Schumer told CNN’s Manu Raju today that he is negotiating with Republican Leader Mitch McConnell (R-KY) on how to use the House-passed FAA bill as a vehicle to stop a shutdown and do other things. Schumer intends to strip out the House-passed multi-year FAA reauthorization language and replace it with at least some of the following:

  1. A short-term CR of up to three months, with anomalies for accounts that need special treatment to function normally under a CR, and without any across-the-board funding cuts.
  2. Another package of Ukraine aid requested by the White House.
  3. A package of disaster relief funding requested by the White House but also beefed up by demands of specific Senators (California, Hawaii, etc.)
  4. A short-term extension of Airport and Airway Trust Fund taxes and spending authority, necessary to prevent a FAA shutdown and keep airlines from receiving a tax windfall.
  5. A short-term extension of the farm bill.

The fact that Schumer chose H.R. 3935 means that he is looking at least at #1 and #4, because he said he was using it as a CR vehicle, and because it is one of the few House-originated tax bills, and the FAA extension has to ride on a House-originated tax bill.

The Constitution requires that all “bills raising revenue” originate in the House, and this means that they have to have a H.R. bill number and they had to have tax provisions in them when the Senate got the bill.
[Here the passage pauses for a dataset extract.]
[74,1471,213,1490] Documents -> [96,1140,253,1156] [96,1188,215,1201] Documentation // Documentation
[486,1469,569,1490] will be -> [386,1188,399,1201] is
H.R. 3935 qualifies, because section 1202 of the bill extends the ticket tax, the flight segment tax, the international air facilities use tax, and the cargo waybill tax.
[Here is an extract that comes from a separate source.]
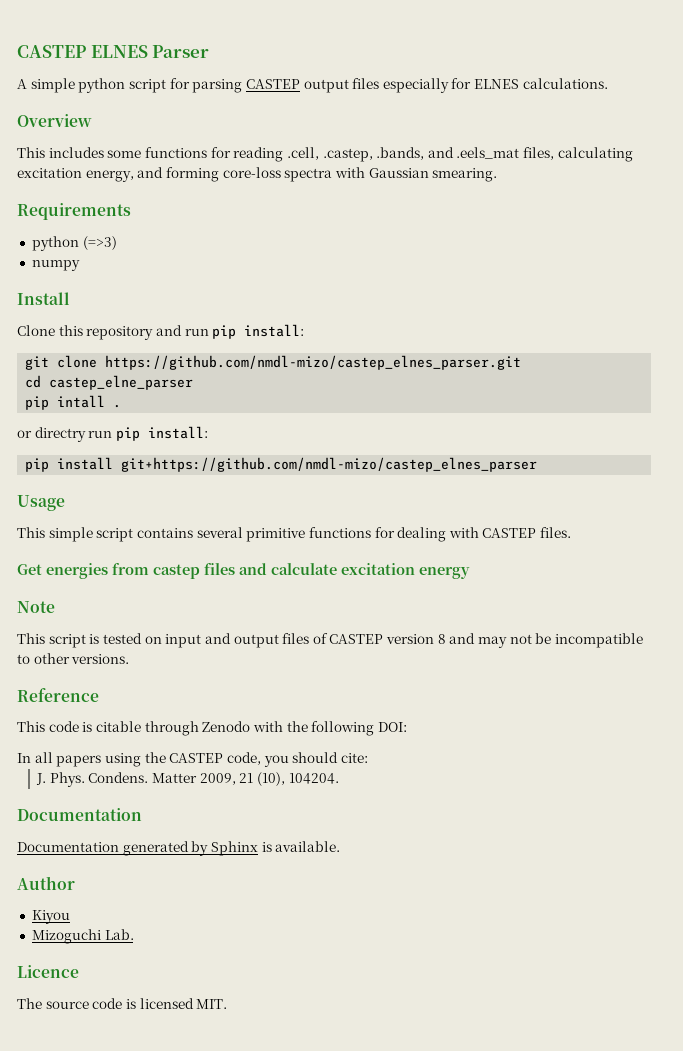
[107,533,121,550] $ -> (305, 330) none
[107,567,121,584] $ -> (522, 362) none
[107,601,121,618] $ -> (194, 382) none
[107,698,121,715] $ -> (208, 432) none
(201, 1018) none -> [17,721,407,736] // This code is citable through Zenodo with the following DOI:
If those taxes are extended by a Senate-originated bill, there is strong federal court precedent for that law to be overturned as unconstitutional.
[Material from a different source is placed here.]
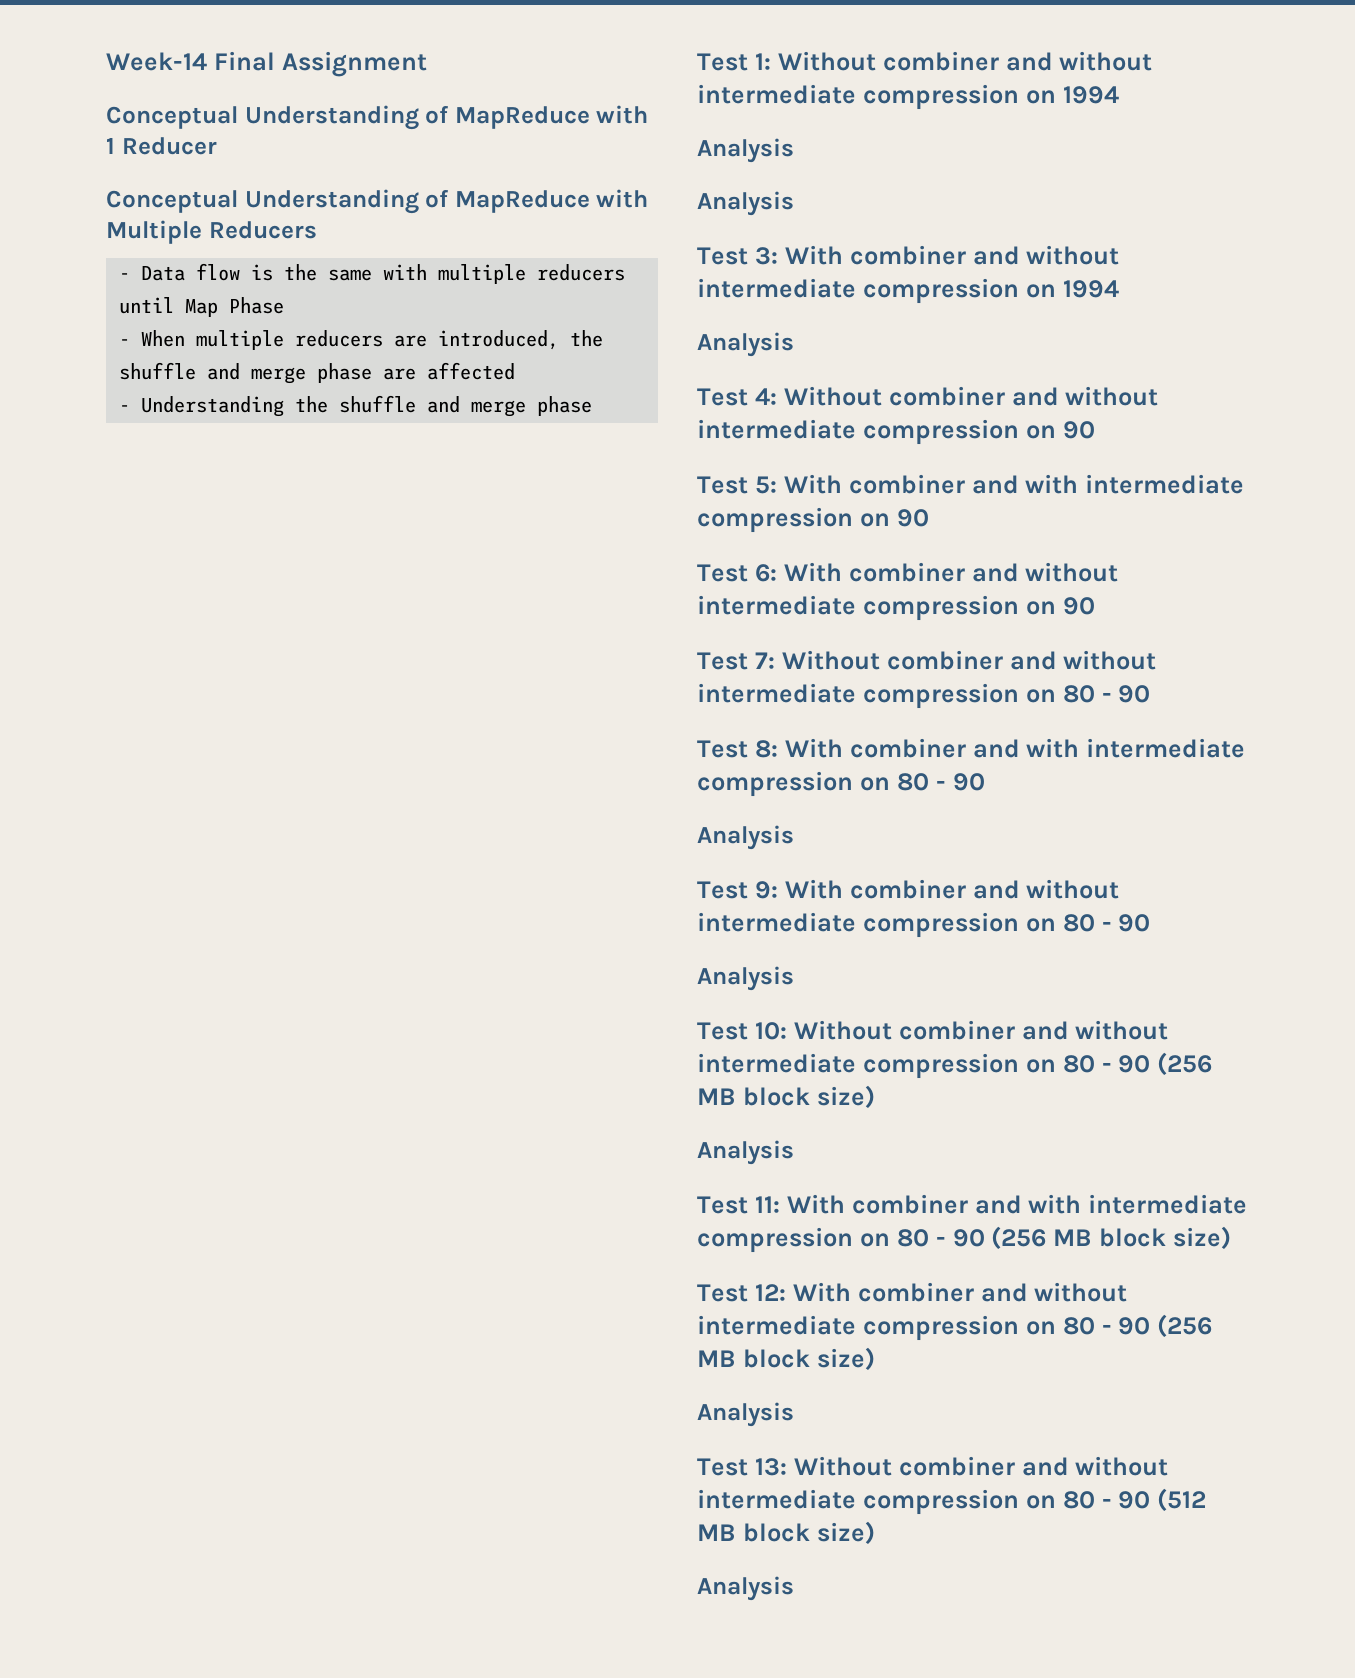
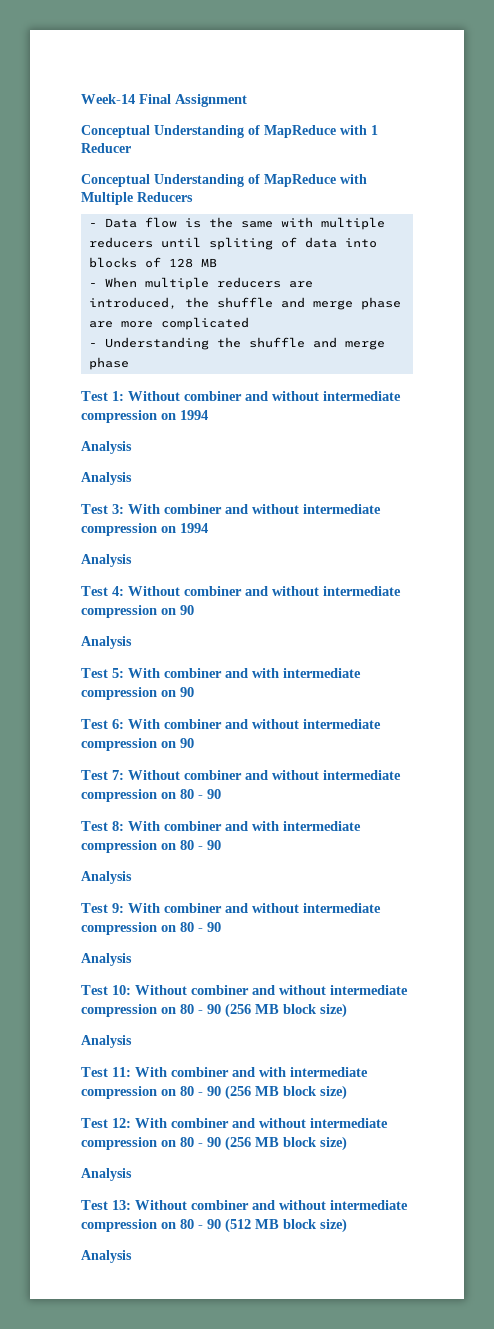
[185,297,285,317] Map Phase -> [208,237,377,250] [88,257,217,268] spliting of data into blocks of 128 MB
[427,362,516,380] affected -> [120,317,249,330] more complicated
(1095, 430) none -> [81,636,132,649] // Analysis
But the House of Representatives, since the First Congress, has interpreted the “Origination Clause” to also mean that the House has sole right to originate general appropriations bills (that is, multi-purpose bills making full-year appropriations). The House enforces this by just voting “no” en masse against even considering such a bill and sending it back to the Senate.

The Senate tested this a lot in the mid-1800s and kept getting shot down. The last time the Senate pushed things was in 1962, when they passed a joint resolution appropriating funds for a short-term extension of a specific agriculture program. The House voted to reject the Senate legislation by a vote of 245 to 1. (See the Record here, pages 23014-23015.)

If Schumer intends on including further Ukraine aid in his legislation, Sen. Rand Paul (R-KY) has said he will filibuster, so if the Senate invokes cloture on the motion to proceed to H.R. 3935 on Tuesday, they could then bring the bill up on Thursday morning, Schumer would then offer his substitute amendment, prevent anyone else from offering an amendment, file cloture again, and maybe (maybe) have a bill ready for passage by Saturday.

Realistically speaking, there is no way that Schumer’s Senate-passed bill using H.R. 3935 could be brought up in the House in time to prevent a shutdown. But it could sit there providing an immediately available way to end a shutdown, and just wait around for the political will to get there. (Either through Speaker McCarthy caving and putting the bill on the floor, or from Democrats and at least five or six Republicans using a “discharge petition” to force a vote on the Senate bill, which would take a week or two.)

The fact that the Senate could use House GOP incompetence on the shutdown issue to erase 230-some years of House prerogative is a bit of a bonus (for Schumer).

In any even, we won’t know exactly what Schumer will put in his version of H.R. 3935 until, probably, Thursday the 28th. Until then, we will see if the House can pass anything at all.